- Stoilov in 2012

Minister of Architecture and Public Works [bg]
- In office 9 July 1971 – 24 July 1973
- Preceded by: Georgi Belichki [bg] (as Minister of Construction and Building Materials)
- Succeeded by: Grigor Stoichkov [bg] (as Minister of Construction and Architecture)

Mayor of Sofia
- In office 20 September 1967 – 11 November 1971
- Preceded by: Georgi Petkov
- Succeeded by: Ivan Panev [bg]

Member of the National Assembly of Bulgaria
- In office 11 March 1966 – 3 April 1990

Personal details
- Born: Georgi Vladimirov Stoilov 3 April 1929 Kondofrey [bg], Bulgaria
- Died: 14 December 2022 (aged 93) Sofia, Bulgaria
- Party: BCP (1949–1990) BSP (1990–2022)
- Education: Moscow Architectural Institute
- Occupation: Architect

= Georgi Stoilov =

Bulgarian architect and politician (1929–2022)

Georgi Vladimirov Stoilov (Георги Владимиров Стоилов; 3 April 1929 – 14 December 2022) was a Bulgarian architect and politician best known for designing the Buzludzha Monument.

== Early life ==
Stoilov was born on 3 April 1929 in the village of Kondofrey in western Bulgaria.

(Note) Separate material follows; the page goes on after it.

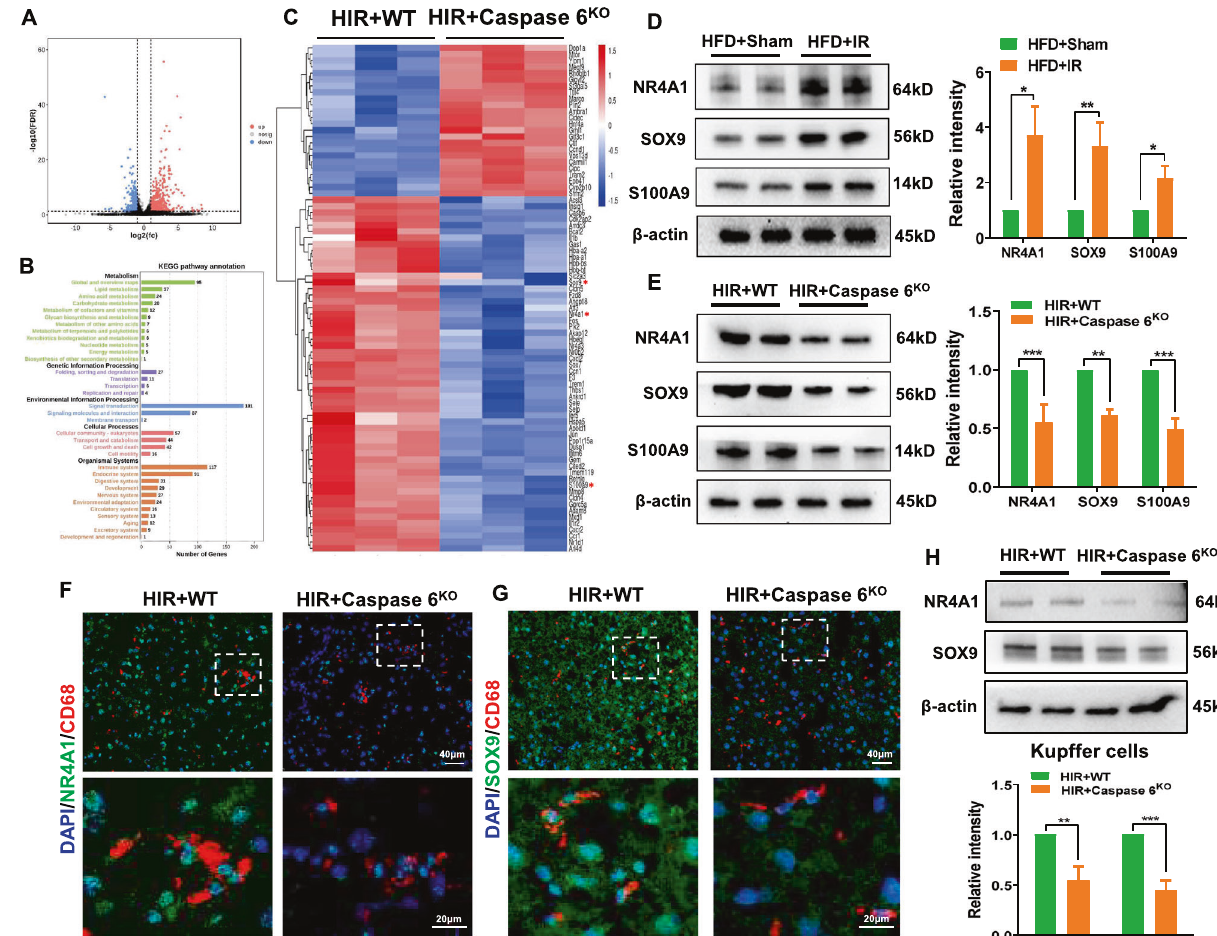
Fig. 3 Caspase 6 activates NR4A1/SOX9 signaling and induces S100A9 expression in IR-stressed fatty liver. WT and Caspase 6 KO mice subjected to fatty liver IR (HIR) were collected to perform RNA-sequencing analysis. A Volcano Plot displaying 615 genes to be upregulated and 440 genes downregulated. B KEGG pathway enrichment analysis of major biological pathways contributing to Caspase 6 function. C Heatmap showing the expression of Top 80 different genes. D , E Western-assisted analysis of NR4A1, SOX9 and S100A9; ( F , G ) IF analysis of AlexaFluor488-labeled NR4A1 or SOX9 and Cy5-labeled CD68 positive macrophages in ischemic livers, Scale bars, 40 µm, 20 µm; ( H ) WB- assisted NR4A1 and SOX9 expression pro fi le in Kupffer cells isolated from mice ischemic fatty livers of WT and Caspase 6 KO mice. N = 4 – 7/ group, all data represent the mean ± SD, * p < 0.05, ** p < 0.01, *** p <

As part of the Bulgarian resistance movement during World War II, he joined the Workers Youth League and the Radomir Partisan Detachment in 1944. Stoilov became a full member of the Bulgarian Communist Party by 1949. He graduated from the Moscow Architectural Institute in 1954 before beginning his career at the Glavproekt Institute in Sofia.

== Career ==
Stoilov served in the National Assembly of Bulgaria from 1966 to 1990, was mayor of Sofia from 1967 to 1971, and was Minister of Architecture and Public Works from 1971 to 1973.

Stoilov died in Sofia on 14 December 2022, at the age of 93.